If we aren’t so fortunate, other icky creatures might move in down there. And not just trolls or politicians.

The critters we fear and loathe the most – and by “we” I mean “my wife” – are mice. And no, I don’t mean the kind that control computers.

Mice are a fact of life out here on the farm. This becomes more apparent when the weather turns colder and the rascally rodents think, “Look at that nice, warm house. I bet they wouldn’t mind if I and some of my closest friends moved in for the winter. We won’t take up much space. And we’ll be as quiet as, well, mice. Promise.”

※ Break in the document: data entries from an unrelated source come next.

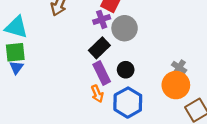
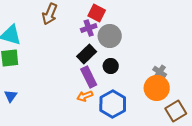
blue triangle: (16, 68) -> (11, 96), moved
black circle: (126, 70) -> (111, 66), moved
orange arrow: (97, 94) -> (85, 96), turned 91

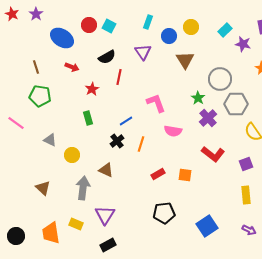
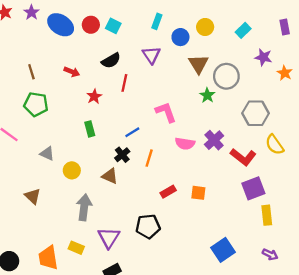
blue ellipse: (62, 38) -> (61, 25), moved
purple star: (243, 44) -> (263, 57), moved
gray circle: (220, 79) -> (226, 76), moved
green star: (198, 98) -> (207, 95), moved
purple cross: (208, 118) -> (214, 140), moved
red L-shape: (213, 154) -> (243, 157), moved
purple square: (246, 164) -> (253, 188), moved, size x1.5
brown triangle: (106, 170) -> (110, 176), moved
brown triangle: (43, 188) -> (33, 196), moved
black pentagon: (164, 213) -> (148, 226), moved

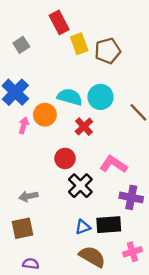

And they are quiet at first. Sooner or later they let down their hair and in the midst of an otherwise silent night, we – and by “we” I mean “my wife” – will hear a flurry of scuttling and scurrying. A decidedly unquiet mouse party is happening inside our living room wall.

My wife will issue a full report the next morning, since I tend to sleep through even the most riotous rodent rowdiness. Her account invariably ends with the phrase, “You have to get rid of those ucky old mice.”

I have oft pointed out that while the mice may indeed be ucky, they aren’t necessarily old. In fact, the mousy merry-making may have involved some juveniles and possibly even babies.

Such factoids never seem to assuage her unease nor dilute her strong sentiment that my mouse eradication duties should take top priority.

We have a dog, but he isn’t a mouser. Sandy is a sturdy golden retriever who is possessed of an outsized friendliness. He’s the sort of dog who wouldgalumph up to a burglar with an expression that says, “Hi. You want to be my pal? Huh? Do you? How about a tummy rub? I’d hold the door open for a tummy rub.”

That’s not to say that Sandy is a bad watchdog. It’s more that he’s the kind of dog who would simply watch if bandits paid a visit.

Cleaning the basement is a Herculean task. A person never knows where to begin. Plus, cleaning the basement is an exercise in futility since it will soon, seemingly of its own volition, become cluttered once again.

But mine is not to reason why; mine is to tackle the basement.

Our new shop vacuum’s crevice tool can instantly remove the most stubbornly embedded navel lint. And if one isn’t careful, it might even attempt to remove the actual navel. Don’t ask.

I quickly focused on the task at hand. Oh, my. My wife was certainly correct about the mouse parties. The evidence was everywhere in the form of little black specks scattered all about the basement.

Either that or somebody has been running around downstairs while operating a pepper grinder. I wouldn’t totally rule that out.

Once everything was vacuumed and bleached, it was time to commence offensive operations. This meant deploying poison and traps.

Glue traps are my preferred method for eliminating mice. Poison is OK, but seldom will a mouse do you the favor of expiring out in the open. News of its demise is usually communicated via vile olfactory developments. The need to mask such odors is why lutefisk consumption soars in the fall.

It’s much more gratifying to find the repugnant rodent stuck fast in a bed of glue. A stream of squeaks and squeals fills the air.

The mouse makes a good deal of noise, too, especially after hearing all those sounds from my wife. But I feel it’s my duty to show her the fruits of my anti-mouse crusade.

I don’t understand mouse-speak, but gather from their vocal inflections that our glue-trapped guests are cursing mightily.

“We don’t tolerate that kind of language in this house,” I’ll say as I toss the mouse out.

Now that the basement is clean, it’s time to tackle the garden shed. I have way too much stuff out there, but I seem to recall that there’s some open space in the basement.